The state of Hawaii has already paid consultants more than $20 million to draw up plans for the new stadium. Meanwhile, the University of Hawaiʻi has paid almost $40 million to upgrade its Clarence T.C. Ching Field.

How big would a new Aloha Stadium be?

The old Aloha Stadium seated 50,000 fans, making it the largest sports and entertainment venue in the state. 

The new stadium is projected to have 25,000 seats, according to the plan introduced by Gov. Green. By comparison, Ching Field at the UH-Manoa campus seats just more than 15,000 people. The university says an expansion to seat almost 17,000 people is in the works. 

When would a new Aloha Stadium open?

Before Gov. Green revamped the former Gov. Ige’s plans for the stadium, state officials were saying building a new stadium and an entertainment district around it could take 20 years to complete.

Currently, state officials believe the new stadium will be completed before the 2028 football season; however, the opening date keeps getting pushed back. 

In June 2022, for example, the state set 2026 as the opening date. Before the COVID-19 lockdowns, in 2020, the new stadium was supposed to welcome fans by the 2023 football season

Curt Otaguro, comptroller of the state Department of Accounting and General Services told Spectrum News in July 2022 that supply chain issues contributed to multiple changes in plans for the stadium and entertainment district, which have in turn set back the opening date. 

Pros and cons of a new stadium 

Proponents of a new Aloha Stadium have high hopes it would draw entertainers and professional sports teams from across the world for exhibition events, including concerts, football games and rugby. 

Commenting on the original plans for the new stadium in September 2022, Hawaii state Sen.
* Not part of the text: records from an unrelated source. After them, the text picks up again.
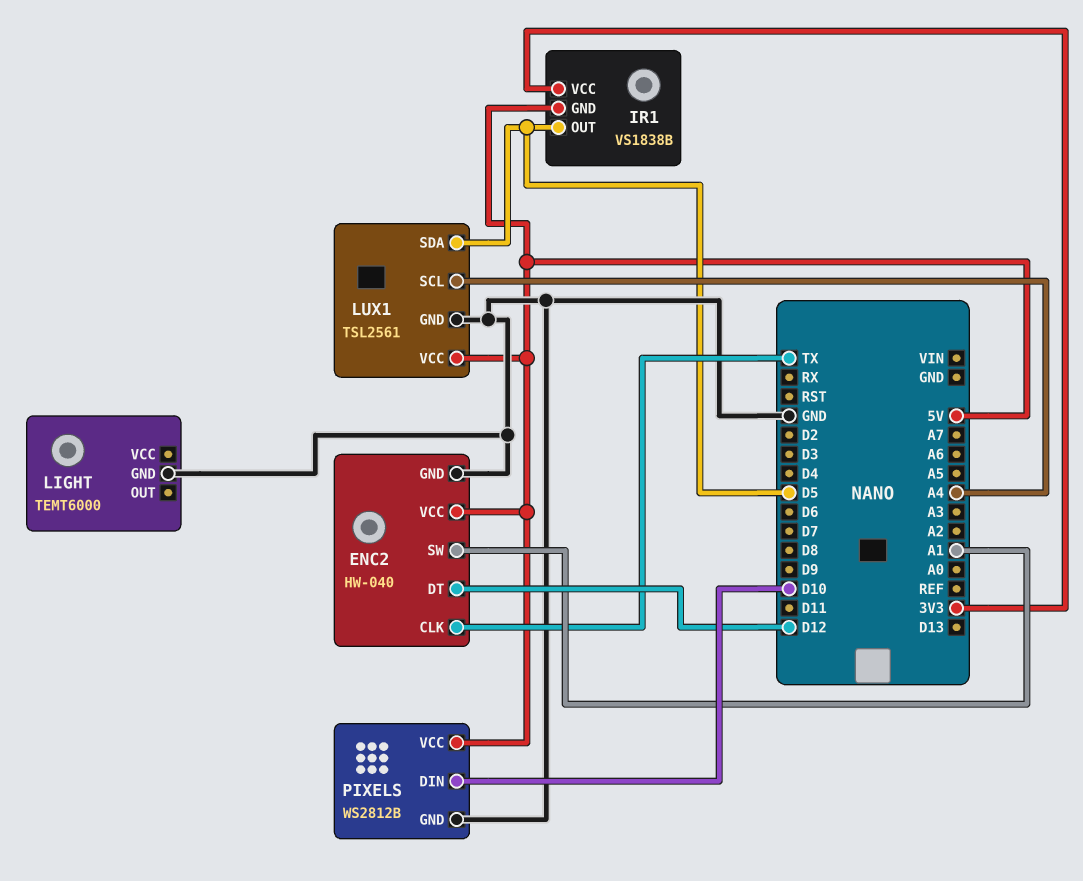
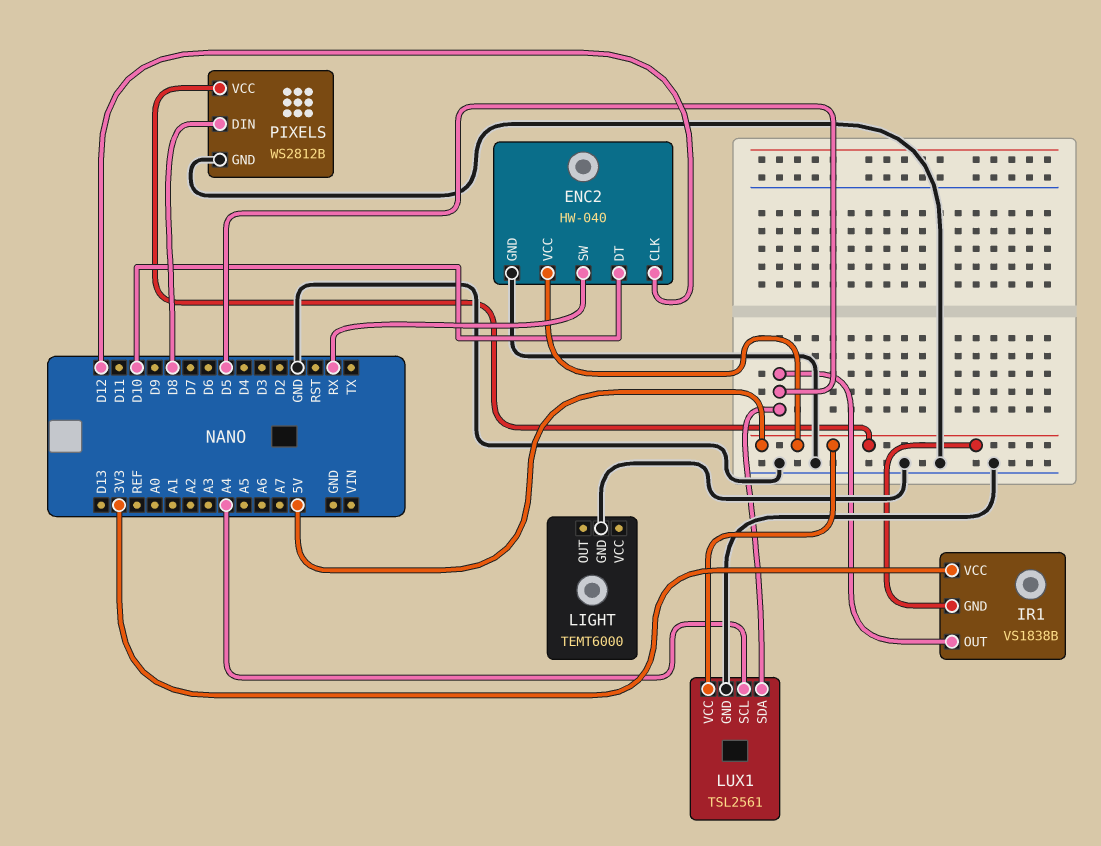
ENC2 pin CLK: TX -> D12
ENC2 pin DT: D12 -> D10
ENC2 pin SW: A1 -> RX
PIXELS pin DIN: D10 -> D8

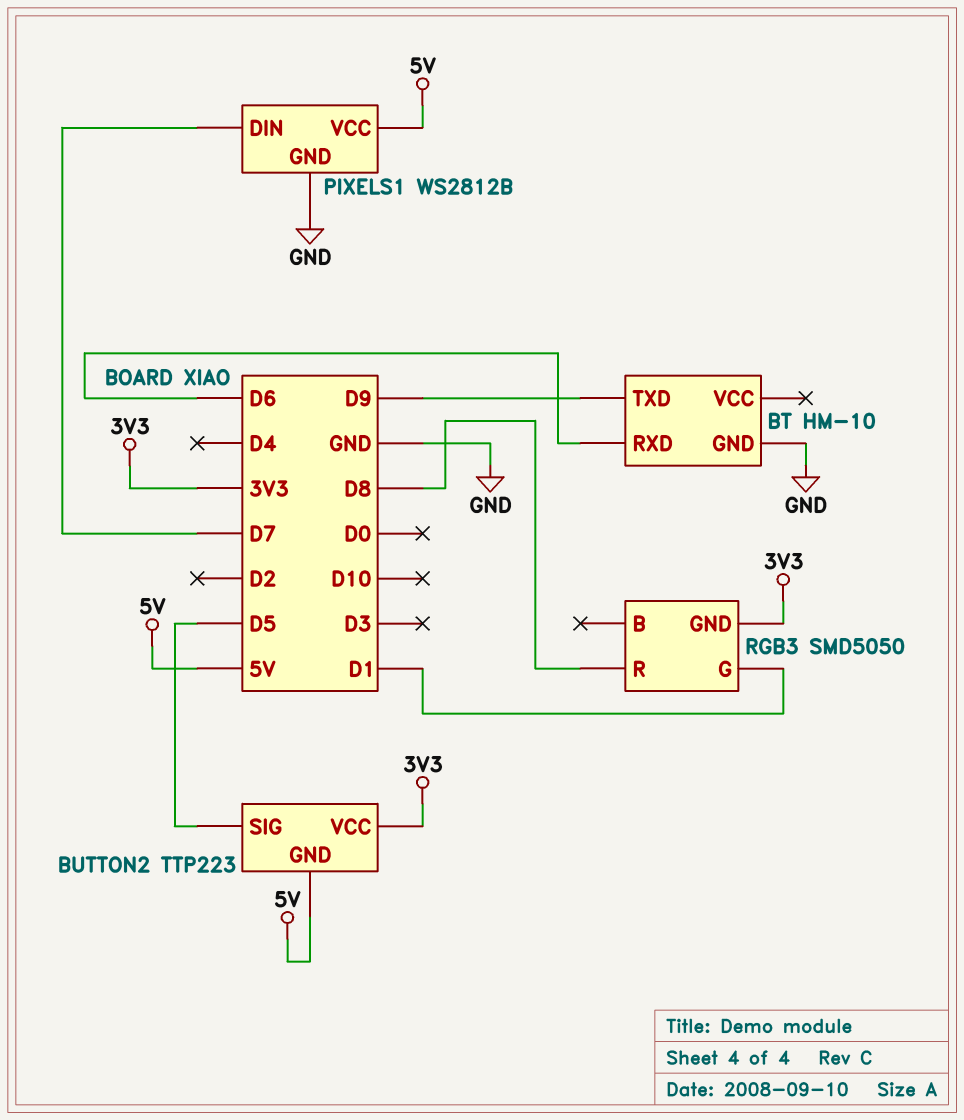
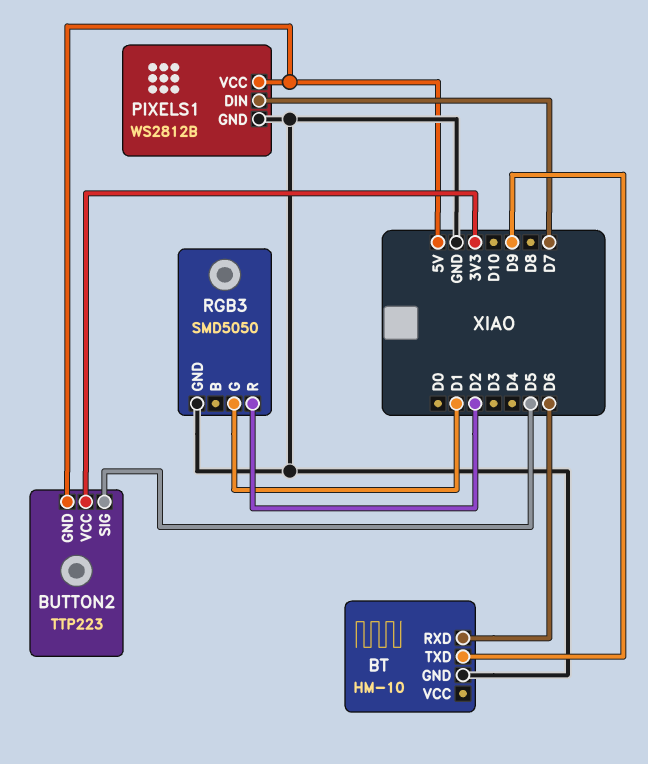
RGB3 pin GND: 3V3 -> GND
RGB3 pin R: D8 -> D2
Glenn Wakai, who represents the district where the old stadium sits, said the proposed Aloha Stadium Entertainment District “is a prime example of efforts to entice private investments, to turn a 98-acre parking lot into one of the most lucrative assets for the state.” 

Urban planning graduate and former UH football player Scott Marshall wrote in September 2023, “Hawaii has a once-in-a-generation opportunity to build a stadium that will not only serve sports fans and concertgoers, but a much broader coalition of community stakeholders.” 

On the flip side, others are leery.

“I don’t want the stadium to be another rail project where costs spiral out of control and taxpayers are on the hook,” said Hawaii House Speaker Scott Saiki in early March 2023. 

Former Hawaii legislative analyst John Kawamoto wrote in 2021 that “large sums of money are involved, and as a result, developers, construction companies, construction unions and financial institutions stand to profit — even if the project ultimately flops. It’s the rest of us who stand to lose.”

Also critical of building a new Aloha Stadium is Citizens Against Government Waste, based in Washington, D.C. Researcher Ryan Lanier pointed out in July 2022 that “decades of studies have shown that publicly financed stadiums, even those that include housing and retail projects, do not bring in enough money to offset public investments.”

Where does the proposed stadium stand now?

Gov. Green’s plan for a new Aloha Stadium calls for a private developer to build the stadium and entertainment district, but many private sector companies are wary of a long-term commitment to construct or run a large sports venue in the middle of the Pacific Ocean. 

“There is, in general, market interest in the project,” the New Aloha Stadium Entertainment District team concluded in September 2023. “However, this is strongly qualified or abated by significant concerns regarding the project’s financial feasibility,”

The same analysis pointed to a “limited number of service providers” who had the resources to bid on or operate a project of this scale. But at the moment, there is no commitment from any private companies to proceed in partnership with the state to build a new Aloha Stadium.

So will a new Aloha Stadium ever be built? If so, when, how much will it cost, and will it be a financial success or another boondoggle that will burden Hawaii taxpayers for generations to come? 

The jury is still out on these important questions.